With a cohabitation agreement an unmarried adult couple can regulate certain aspects of property rights, as well as the consequences of a termination of cohabitation. With the same cohabitation agreement it is also possible to regulate personal aspects, as for example, the nomination of a support administrator. The basic condition for this type of contract is the cohabitation of the couple, as well as reciprocal moral and mental support.
The cohabitation agreement has to be written by means of a public deed or a notarized private deed.
It is possible that other aspects are regulated with a cohabitation agreement as well: authorization of representation by the partner in the event of illness, regulation of financial circumstances in reference to cohabitation requirements and cohabitation in a general community of goods, etc.

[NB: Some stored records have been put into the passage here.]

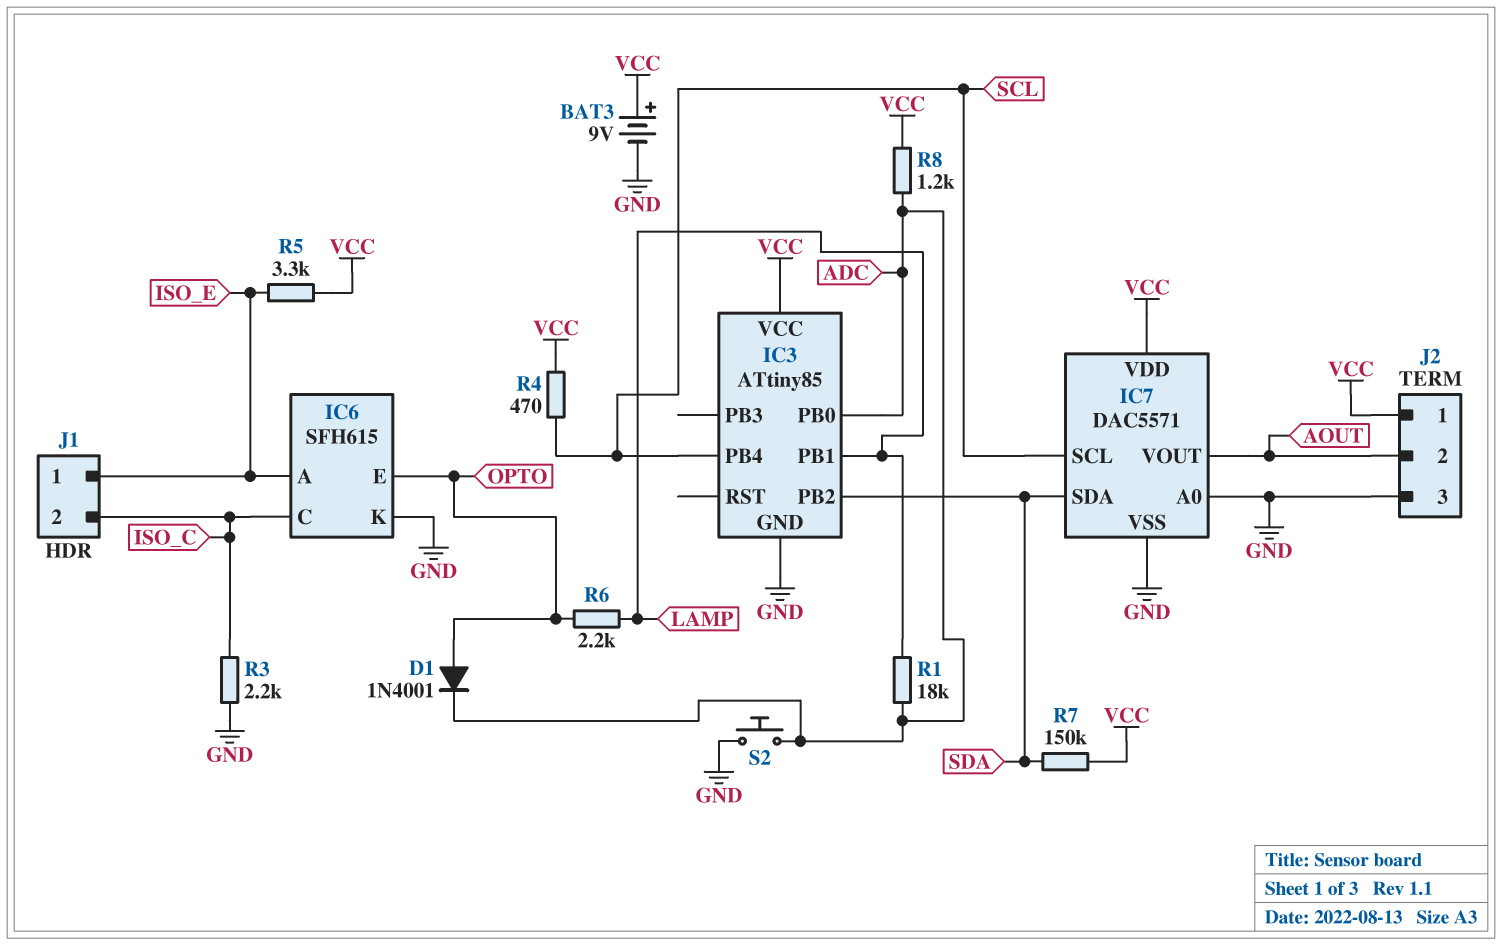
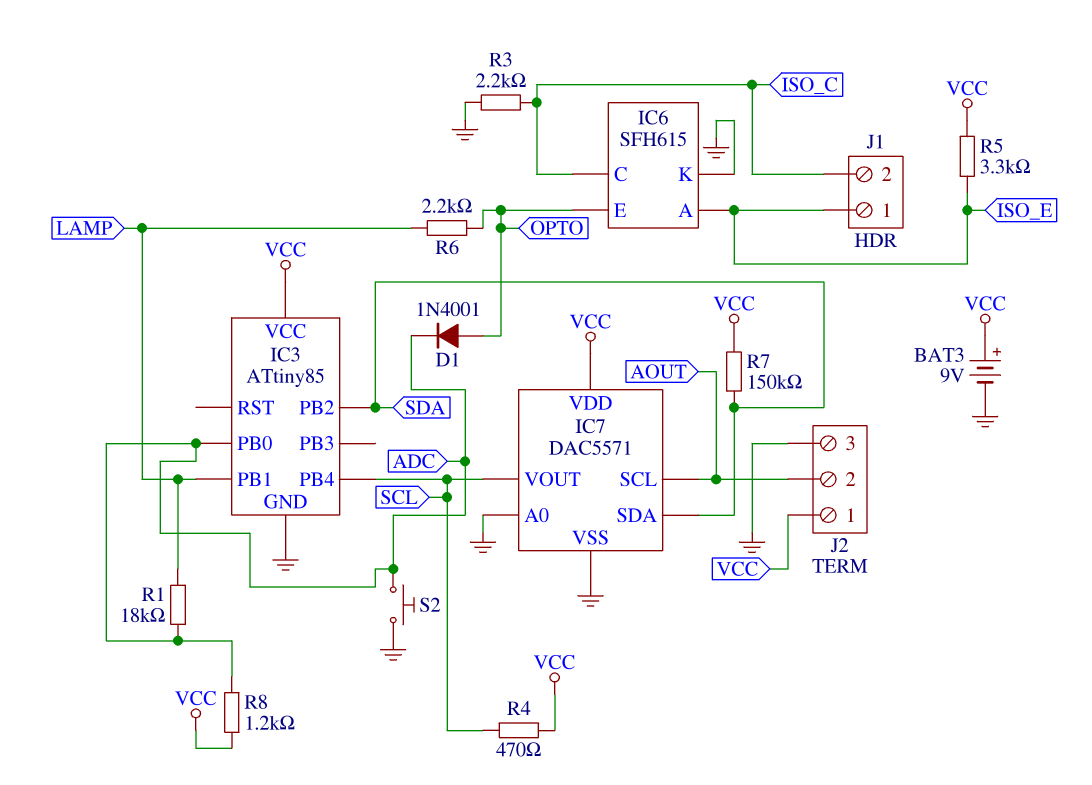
IC7 pin SCL: SCL -> AOUT
IC7 pin VOUT: AOUT -> SCL

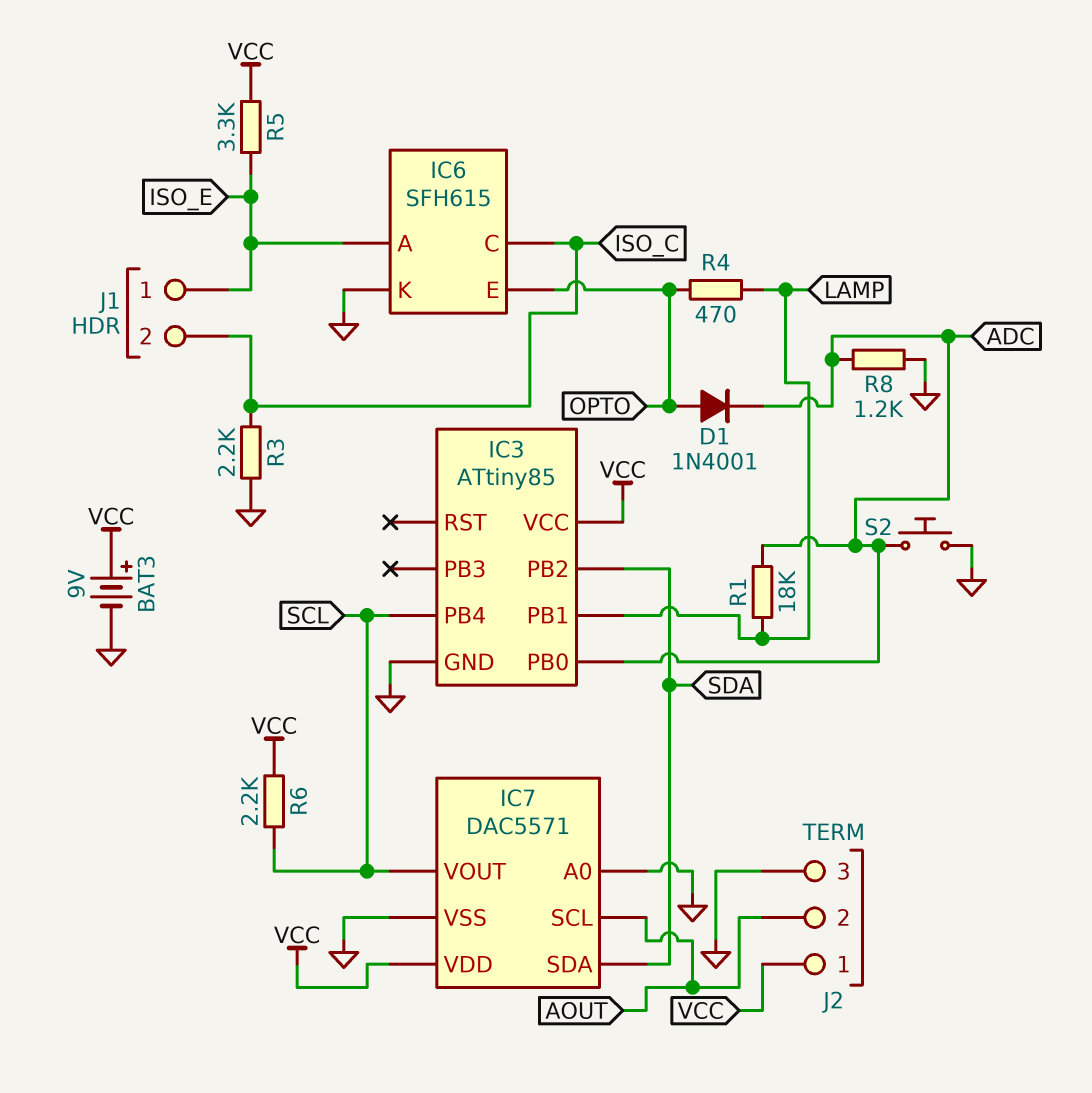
R4: 470 (SCL, VCC) -> 470 (LAMP, OPTO)
R6: 2.2k (LAMP, OPTO) -> 2.2k (SCL, VCC)
R7: 150k (SDA, VCC) -> none
R8: 1.2k (ADC, VCC) -> 1.2k (ADC, GND)

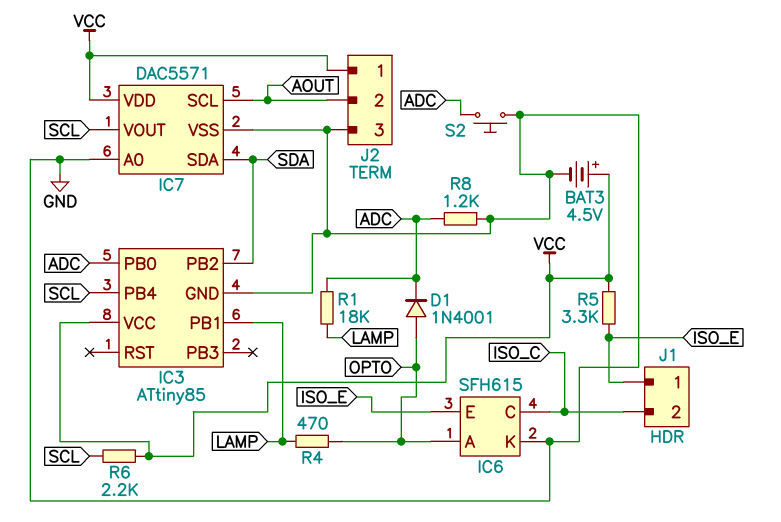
BAT3: 9V (plus VCC, minus GND) -> 4.5V (plus VCC, minus GND)
IC6 pin A: ISO_E -> OPTO
IC6 pin E: OPTO -> ISO_E
R3: 2.2k (GND, ISO_C) -> none

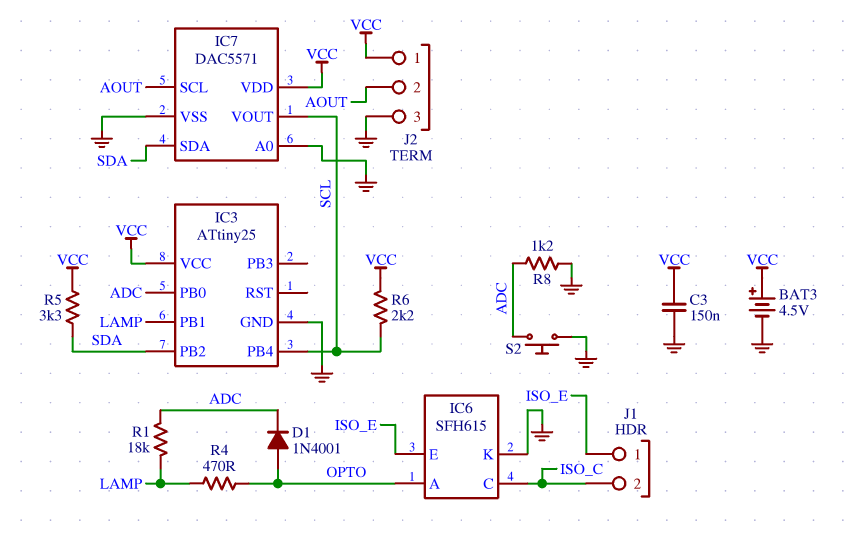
C3: none -> 150nF (GND, VCC)
IC3: ATtiny85 -> ATtiny25
R5: 3.3k (ISO_E, VCC) -> 3.3k (SDA, VCC)

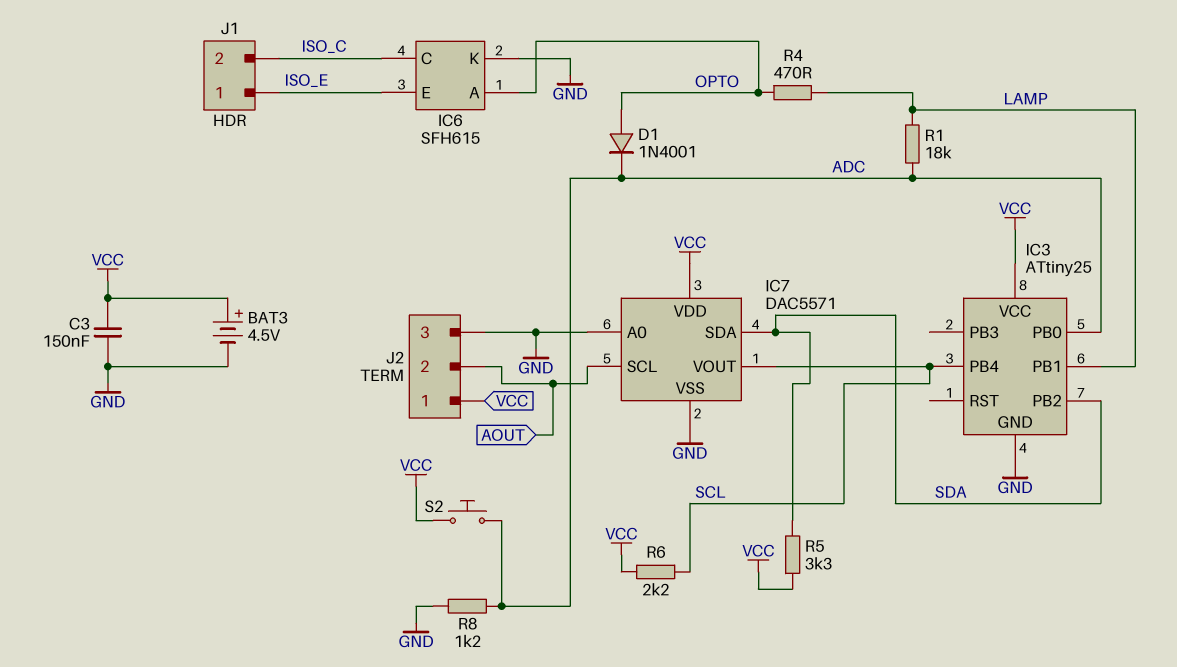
S2: button (ADC, GND) -> button (ADC, VCC)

THE ROLE OF THE NOTARY in the drafting of a cohabitation agreement
The need to draft a cohabitation agreement and to regulate one’s assets can come when a couple decides to live together permanently and for example decides to purchase a property.
The notary takes care of the cohabitation agreement and verifies that all aspects and needs are mentioned and covered paying particular attention to the weaker party.

(source: http://www.notariato.it/it/famiglia/contrattodiconvivenza)
What is a family capital fund?
With a family capital fund (fondo patrimoniale) a married couple can decide to attribute certain goods to the fulfillment of general family needs. That means that the family capital fund is established for a specific purpose and is subject to very specific rules.
The family capital fund can be established by the spouses but also by a third person - with the consent of the spouses.
Only real estate, registered movable assets, such as cars and boats and securities may be included in the fund.
What does establishing a family capital fund mean?
With the designation of certain goods and the attribution to the family capital fund, these goods are protected from creditors, whose claims are not attributable to credits accrued in the family interest. For the attribution of goods to family purposes, and accordingly to the family capital fund, no transmission of ownership is required.
The administration of goods, part of the family capital fund, follows the general rules of the joint property and can not be transferred, subjected to mortgages or pledges or restrictions without the consent of both spouses – and in the case of minors – without in addition the approval of the respective judge. Nevertheless the parties can also choose a different arrangement. The notary can also in this case give important advice and find the correct solution for your needs, reflecting your will.

THE ROLE OF THE NOTARY in the establishment of a family capital fund
The establishment of the family capital fund is carried out by means of a notarial deed in the presence of two witnesses, and will be recorded in the Land Registry.